Hasan Çelebi önce babasından ve diğer bâzı âlimlerden okuduktan sonra, zamanın büyük âlimi şeyhülislâm Ebüssü’ûd Efendi’den ders gördü. Bilhassa fıkıh ve kelâm ilimlerinde çok yükselerek, icazet (diploma) aldı. Zühd ve takva sahibi, ilmiyle âmil büyük bir âlim idi. Dînî emir ve yasaklara uymakta çok titizdi. Aynı zamanda kuvvetli bir şâir ve çok yüksek bir edîb idi. Sayısız beytleri bunu göstermektedir. Dînî kitaplara şerh ve ekleri ise şiirinden daha üstündür. “Alim ilme doymaz” sözünde de ifâde olunduğu gibi, Kınalızâde Hasan Çelebi de ilme doymadı ve ilmini arttırmak için durmadan gayret etti.
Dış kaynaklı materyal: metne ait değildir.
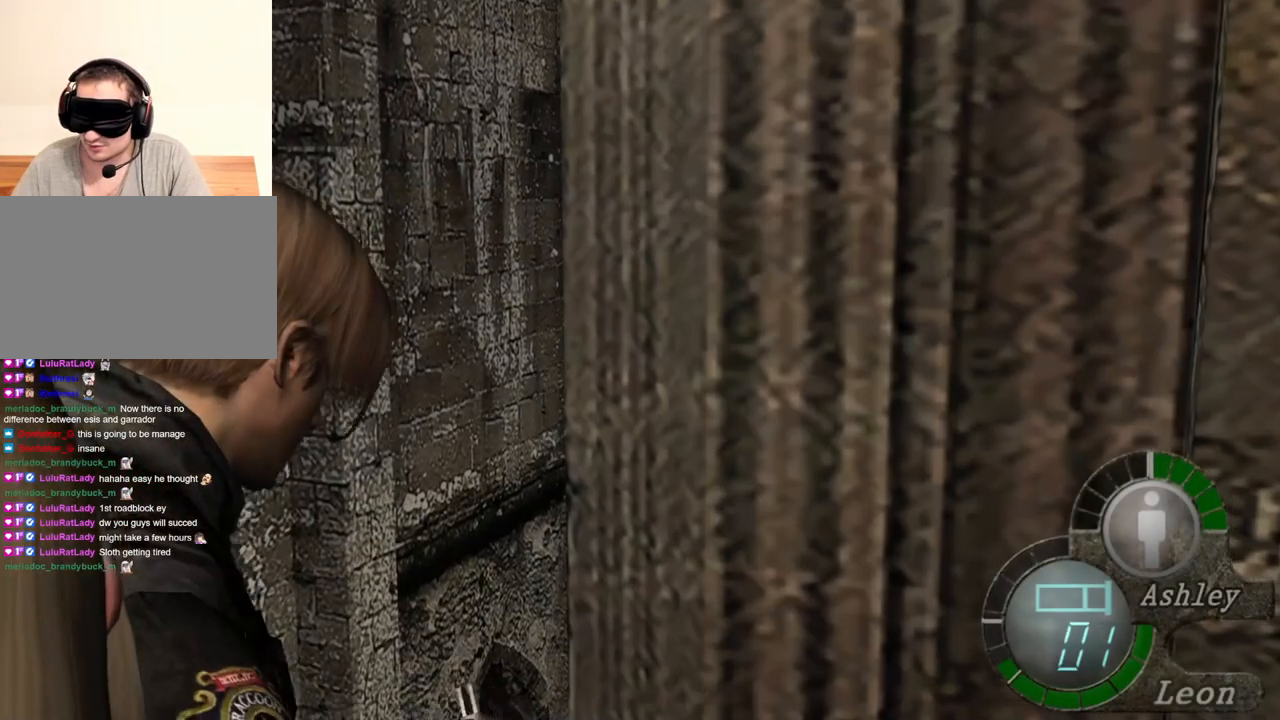
{"keys": [], "mouse": ["right"], "events": [[50, "r", "down"], [117, "r", "up"], [217, "r", "down"], [250, "r", "up"], [284, "r", "down"], [384, "r", "up"], [417, "r", "down"], [484, "r", "up"]]}
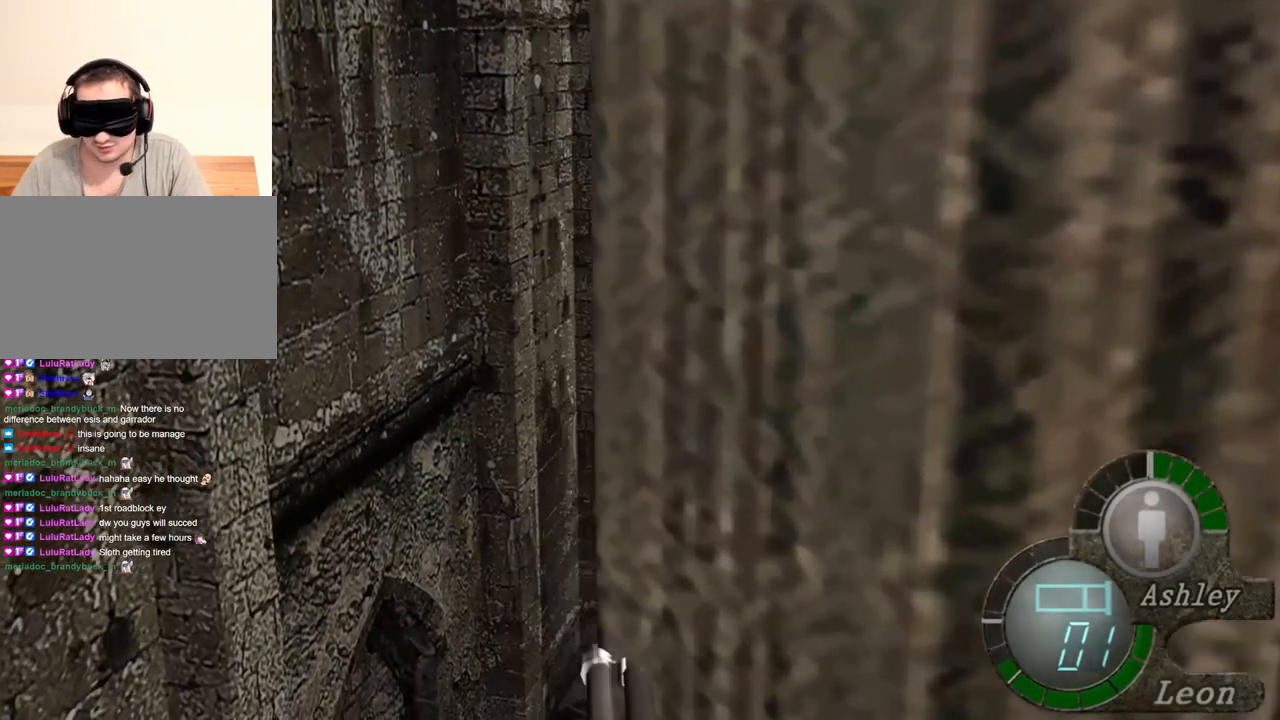
{"keys": [], "mouse": [], "events": [[17, "r", "down"], [117, "r", "up"], [317, "mouse_right", "up"]]}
İlim tahsîlini tamamlayıp, kemâle geldikten sonra, zamanının usulünce medresede ders vermeye başladı. Talebelere ders okutacak seviyeye geldiğinde yirmi yaşını yeni geçmiş idi. 1567 (H. 975) senesinde, Bursa’da Ahmed Paşa Medresesi’nde vazîfe, aldı. Bir sene sonra babası Ali bin Emrullah Edirne’ye kâdı tâyin edilince, Edirne’ye gitti ve Çuhacı Hacı Medrese’sine müderris oldu. Üç sene sonra İstanbul’da, Eski İbrâhim Paşa Medresesi’ne tâyin edildi. 1580 (H. 988) senesine kadar İstanbul’da çeşitli vazifelerde bulundu. Sonra Bursa Sultâniyesi’nde vazîfe aldı. İki sene sonra tekrar İstanbul’a gelerek Sahn-ı semân Medresesi’ne müderris oldu. 1586 (H. 994)’de Kâfzâde Efendi yerine, Sultan Selîm Medresesi’nde vazîfe aldı. Bir sene sonra Rebî-ul-evvel ayında, Süleymâniye medreselerinden birine tâyin edildi. 1590 (H. 999)’da Haleb kâdılığına tâyin olunan Kınalızâde Hasan Çelebi, sırası ile, Mısır, Kahire, Edirne tekrar Mısır, Kahire ve Bursa kâdılıklarında bulundu. 1600 (H. 1009)’da Gelibolu, sonra da Eyyûb kâdılıkları verildi. 1602 (H. 1011)’de Eski Zağra, son olarak da Mısır’da Reşîd beldesinde kâdılık yaptı. Bu vazifede bir sene kadar kaldıktan sonra, hastalanıp vefât etti.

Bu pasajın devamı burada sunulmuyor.